Oleh : Tim Wacana Nusantara
Mahisa Anabrang dan Pamalayu
Pada tahun 1275 Kertanagara raja Singhasari mengirim pasukan untuk menaklukkan Kerajaan Dharmasraya di pulau Sumatra. Pengiriman pasukan ini terkenal dengan sebutan Ekspedisi Pamalayu. Baik Nagarakretagama ataupun Pararaton sama sekali tidak menyebutkan siapa nama komandan ekspedisi ini. Kidung Panji Wijayakrama menyebutkan nama komandan Ekspedisi Pamalayu tersebut, yaitu Mahisa Anabrang, yang artinya ialah “kerbau yang menyeberang”. Terdapat kemungkinan bahwa ini bukan nama asli, atau pengarang kidung tersebut juga tidak mengetahui dengan pasti siapa nama asli sang komandan.
Ekspedisi Pamalayu yang dipimpin Mahisa Anabrang memperoleh keberhasilan.
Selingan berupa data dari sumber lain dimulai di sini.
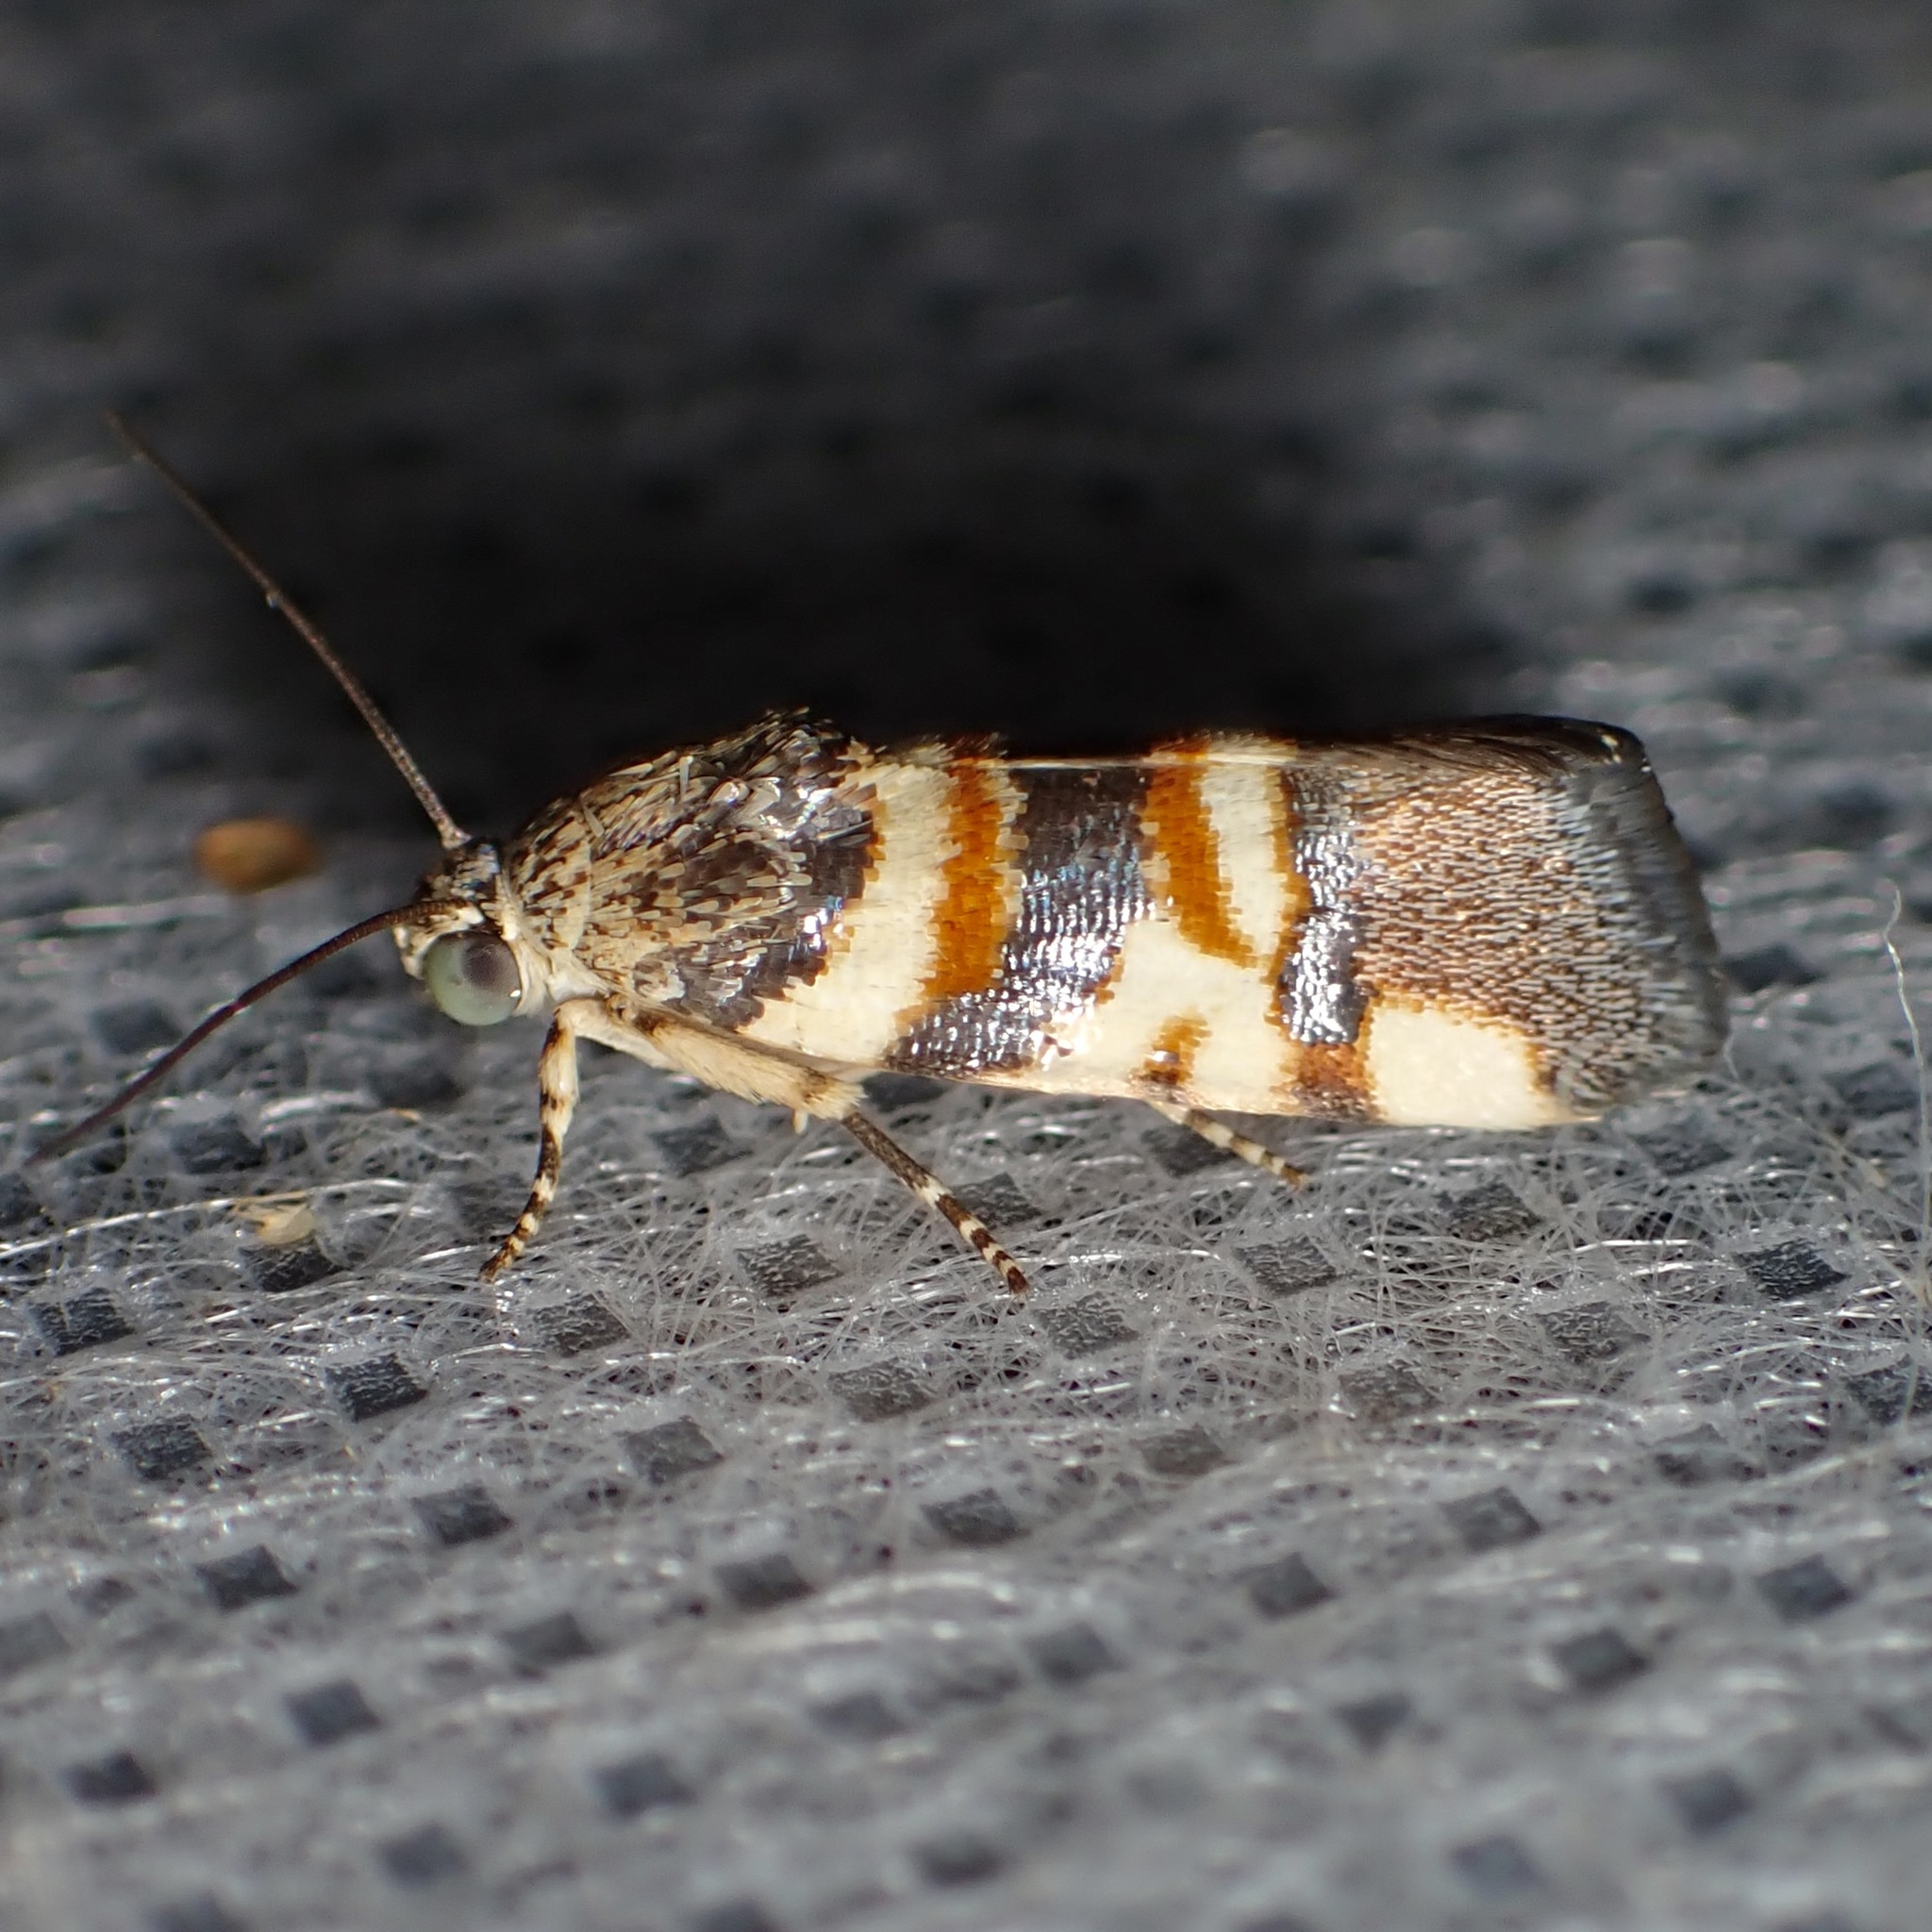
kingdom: Animalia
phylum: Arthropoda
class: Insecta
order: Lepidoptera
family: Noctuidae
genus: Spragueia
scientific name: Spragueia funeralis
Nagarakretagama mencatat Melayu masuk ke dalam daftar jajahan Singhasari selain Bali, Pahang, Gurun, dan Bakulapura. Pasukan Pamalayu kembali ke Jawa tahun 1293 dengan membawa dua orang putri bernama Dara Jingga dan Dara Petak, semula untuk dipersembahkan kepada Kertanagara. Namun Kertanagara telah tewas setahun sebelumnya akibat pemberontakan Jayakatwang. Menantu Kertanagara yang bernama Raden Wijaya telah berhasil mengalahkan Jayakatwang dan mendirikan Kerajaan Majapahit, sehingga ia yang menerima persembahan tersebut.
Mahisa Anabrang dalam pemberontakan Rangga Lawe
Mendengar kegagalan pasukan Majapahit dalam mengatasi pemberontakan Rangga Lawe, Sri Kertarajasa akhirnya memutuskan untuk mengambil alih pimpinan. Sri Kertarajasa akhirnya bergerak ke Wirakrama dengan membawa pasukan sebanyak sepuluh ribu prajurit. Pada saat itu Mahisa Anabrang ditugaskan oleh Lembu Sora untuk memimpin pasukan dari arah timur, dan langsung terlibat dalam pertempuran.
Perkelahian sengit akhirnya terjadi antara Mahisa Anabrang dengan Rangga Lawe, dalam perkelahian tiu akhirnya Rangga Lawe berhasil memukul pasukan Mahisa Anabrang. Dalam pertempuran ini Mahisa Anabrang kehilangan kudanya karena tertikam oleh Rangga Lawe, namun dianya berhasil meloloskan diri dari serangan Rangga Lawe.
Terlepas dari maut dalam pertempuran pertama, akhirnya Mahisa Anabrang memutuskan untuk mencegat pasukan Rangga Lawe di tepi Sungai Tambak Beras. Untuk kedua kalinya Rangga Lawe bertemu lagi dengan Mahisa Anabrang, pertempuran kali ini terjadi di Sungai tambak Beras. Pertemuan kedua ini merupakan rencana yang disusun oleh Kebo Anabrang guna mencegat perjalanan Rangga Lawe. Kebo Anabrang pada saat itu merasa sedih hatinya melihat pasukan Majapahit, di usak-asik oleh paskan pimpinan Rangga Lawe. Kebo Anabrang pada saat itu melakukan rendam badan bersama kuda barunya agar badannya merasa sehat segar kembali. Pada saat itu Rangga Lawe melihat Kebo Anabrang dan secara cepat, Rangga Lawe menyerang Kebo Anabrang, namun Kebo Anabrang berhasil menghidar dan menceburkan badannya ke dalam air.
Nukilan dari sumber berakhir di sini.